Dia juga memuji Muhammadiyah yang konsisten dalam menerapkan politik moral, politik yang fair, dan politik yang seimbang serta inklusif.
“Saya kagum Muhammadiyah tidak tergoda oleh politik seperti Kristen Evangelis di Amerika,” kata Havenar dalam sebuah wawancara.
Sejak awal didirikan oleh Kyai Ahmad Dahlan lebih dari seratus sebelas tahun lalu, Muhammadiyah sudah menunjukkan semangat pembaruan yang luar biasa.
Kyai Ahmad Dahlan mendirikan madrasah dengan model kurikulum yang progresif, memadukan pelajaran agama dengan sains modern, sesuatu yang baru dan dianggap tidak lazim pada zamannya.
Kyai Ahmad Dahlan juga berdakwah melalui tulisan-tulisannya di media massa. Muhammadiyah pun menerbitkan majalah bernama Suara Muhammadiyah pada tahun 1915, majalah tertua di Indonesia yang masih terbit hingga saat ini. Semangat pembaruan Kyai Ahmad Dahlan yang sering dijuluki Sang Pencerah ternyata mendapatkan sambutan luar biasa.
Muhammadiyah menjadi tempat berkumpulnya para filantropis Muslim yang rela mewakafkan harta, tanah, maupun ilmunya untuk dikelola Muhammadiyah. Wakaf dan zakat adalah soal kepercayaan, dan hal itulah yang dijaga betul oleh Muhammadiyah. Kepercayaan dalam pengelolaan aset wakaf dan zakat para donatur menjadi kunci pesatnya perkembangan Muhammadiyah.

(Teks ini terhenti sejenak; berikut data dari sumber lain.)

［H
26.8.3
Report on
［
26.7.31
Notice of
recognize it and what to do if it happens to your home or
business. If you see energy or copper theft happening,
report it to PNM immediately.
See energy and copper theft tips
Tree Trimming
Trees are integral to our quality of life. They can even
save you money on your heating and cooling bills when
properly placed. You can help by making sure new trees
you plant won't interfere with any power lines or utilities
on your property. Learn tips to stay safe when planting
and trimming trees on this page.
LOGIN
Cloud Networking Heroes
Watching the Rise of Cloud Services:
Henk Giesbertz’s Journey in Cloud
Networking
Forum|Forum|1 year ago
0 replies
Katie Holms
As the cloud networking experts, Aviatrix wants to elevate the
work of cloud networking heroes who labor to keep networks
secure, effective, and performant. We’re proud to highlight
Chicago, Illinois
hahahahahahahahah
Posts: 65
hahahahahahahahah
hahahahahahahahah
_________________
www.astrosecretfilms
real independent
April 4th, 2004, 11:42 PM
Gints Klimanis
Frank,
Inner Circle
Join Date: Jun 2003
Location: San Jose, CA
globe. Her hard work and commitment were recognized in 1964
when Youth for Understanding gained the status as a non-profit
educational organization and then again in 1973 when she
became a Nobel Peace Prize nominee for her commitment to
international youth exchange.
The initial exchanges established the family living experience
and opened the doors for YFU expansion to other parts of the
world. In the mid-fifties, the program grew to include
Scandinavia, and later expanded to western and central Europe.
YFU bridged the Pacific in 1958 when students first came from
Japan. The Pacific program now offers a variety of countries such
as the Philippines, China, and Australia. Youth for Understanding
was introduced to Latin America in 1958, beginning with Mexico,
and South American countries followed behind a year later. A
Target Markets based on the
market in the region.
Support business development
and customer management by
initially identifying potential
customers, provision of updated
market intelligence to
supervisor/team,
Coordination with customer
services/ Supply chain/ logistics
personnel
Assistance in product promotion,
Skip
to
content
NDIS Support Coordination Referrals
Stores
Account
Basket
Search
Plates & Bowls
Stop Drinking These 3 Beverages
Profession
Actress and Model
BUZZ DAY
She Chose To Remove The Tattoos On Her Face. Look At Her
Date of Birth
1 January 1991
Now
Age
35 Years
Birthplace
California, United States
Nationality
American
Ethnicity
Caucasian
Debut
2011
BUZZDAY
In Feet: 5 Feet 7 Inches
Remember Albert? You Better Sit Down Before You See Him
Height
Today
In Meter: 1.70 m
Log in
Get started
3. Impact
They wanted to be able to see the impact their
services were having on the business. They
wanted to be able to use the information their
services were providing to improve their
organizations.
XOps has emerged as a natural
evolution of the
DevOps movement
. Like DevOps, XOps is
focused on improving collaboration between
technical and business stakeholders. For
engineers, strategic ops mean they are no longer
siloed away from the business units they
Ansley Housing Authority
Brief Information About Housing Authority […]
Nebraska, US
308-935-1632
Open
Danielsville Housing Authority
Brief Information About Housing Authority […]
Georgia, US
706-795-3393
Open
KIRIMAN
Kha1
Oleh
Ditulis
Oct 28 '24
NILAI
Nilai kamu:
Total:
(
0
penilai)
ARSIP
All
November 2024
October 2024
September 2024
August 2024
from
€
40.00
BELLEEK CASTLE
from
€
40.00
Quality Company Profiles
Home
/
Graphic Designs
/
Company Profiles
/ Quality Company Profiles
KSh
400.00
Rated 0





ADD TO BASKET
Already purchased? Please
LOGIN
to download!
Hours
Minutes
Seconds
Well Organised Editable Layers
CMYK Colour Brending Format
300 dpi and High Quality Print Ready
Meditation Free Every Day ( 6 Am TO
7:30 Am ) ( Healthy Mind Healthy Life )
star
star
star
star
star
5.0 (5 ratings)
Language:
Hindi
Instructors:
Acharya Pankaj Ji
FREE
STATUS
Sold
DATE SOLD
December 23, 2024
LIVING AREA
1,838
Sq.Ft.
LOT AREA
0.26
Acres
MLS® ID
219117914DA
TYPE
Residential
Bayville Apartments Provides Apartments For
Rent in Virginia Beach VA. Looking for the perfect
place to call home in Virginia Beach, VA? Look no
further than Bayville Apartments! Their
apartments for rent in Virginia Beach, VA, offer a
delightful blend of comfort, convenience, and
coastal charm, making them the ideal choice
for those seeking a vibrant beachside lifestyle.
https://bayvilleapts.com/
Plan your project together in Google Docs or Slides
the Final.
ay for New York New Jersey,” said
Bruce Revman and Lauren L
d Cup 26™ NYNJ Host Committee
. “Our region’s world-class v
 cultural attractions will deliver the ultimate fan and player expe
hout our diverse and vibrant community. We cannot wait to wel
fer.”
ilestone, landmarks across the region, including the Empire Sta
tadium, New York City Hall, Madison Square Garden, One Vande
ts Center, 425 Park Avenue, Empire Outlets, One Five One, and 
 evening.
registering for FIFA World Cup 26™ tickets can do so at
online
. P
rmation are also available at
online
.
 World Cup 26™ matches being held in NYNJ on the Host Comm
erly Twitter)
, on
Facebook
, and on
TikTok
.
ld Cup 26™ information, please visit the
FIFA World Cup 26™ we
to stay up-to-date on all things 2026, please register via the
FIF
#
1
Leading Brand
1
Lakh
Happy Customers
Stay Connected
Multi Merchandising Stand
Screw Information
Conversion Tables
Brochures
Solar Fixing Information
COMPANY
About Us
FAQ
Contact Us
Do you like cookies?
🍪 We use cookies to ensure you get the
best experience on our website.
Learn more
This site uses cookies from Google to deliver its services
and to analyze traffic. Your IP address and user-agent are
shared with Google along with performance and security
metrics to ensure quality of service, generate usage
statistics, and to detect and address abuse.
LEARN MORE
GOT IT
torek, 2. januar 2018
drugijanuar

Pendidikan yang membentuk logika berpikir yang kemudian akan menghasilkan output berupa akhlak dan adab adalah motto Muhammadiyah, sesuai dengan penggalan kata-kata Kyai Haji Ahmad Dahlan yang populer: “Teladan yang baik adalah khotbah yang paling jitu.” Baru-baru ini, Muhammadiyah juga merambah bidang perhotelan dengan mendirikan Suara Muhammadiyah Tower dan Convention di Yogyakarta. Hotel ini dibangun secara mandiri tanpa sepeser pun hutang dari bank, menandai dimulainya dakwah Muhammadiyah di bidang ekonomi setelah menjadi pionir di bidang pendidikan dan pembentukan karakter.
Muhammadiyah tampaknya ingin menjadi model dalam membangun sarana umum tanpa mengandalkan hutang, termasuk investasi asing. Mereka menganut filosofi Islam yang kuat, yaitu memberi lebih baik daripada menerima.
Alih-alih meminta bantuan pemerintah, Muhammadiyah justru banyak memberikan bantuan kepada negara. BPJS, badan penjamin kesehatan milik pemerintah, justru berhutang kepada Rumah Sakit Muhammadiyah lebih dari lima ratus milyar rupiah, dan Muhammadiyah tidak ngotot menagih.
Suara kecil dari kampung Kauman itu kini telah mendunia. Kyai Haji Ahmad Dahlan, kiai dan pedagang batik yang egaliter itu, telah membawa perubahan besar dan fenomenal bukan hanya untuk masyarakat di sekitarnya, namun juga untuk Indonesia dan dunia.
Sumber: Sekjen Koalisi Pembela Konstitusi dan Kebenaran (KP-K&K).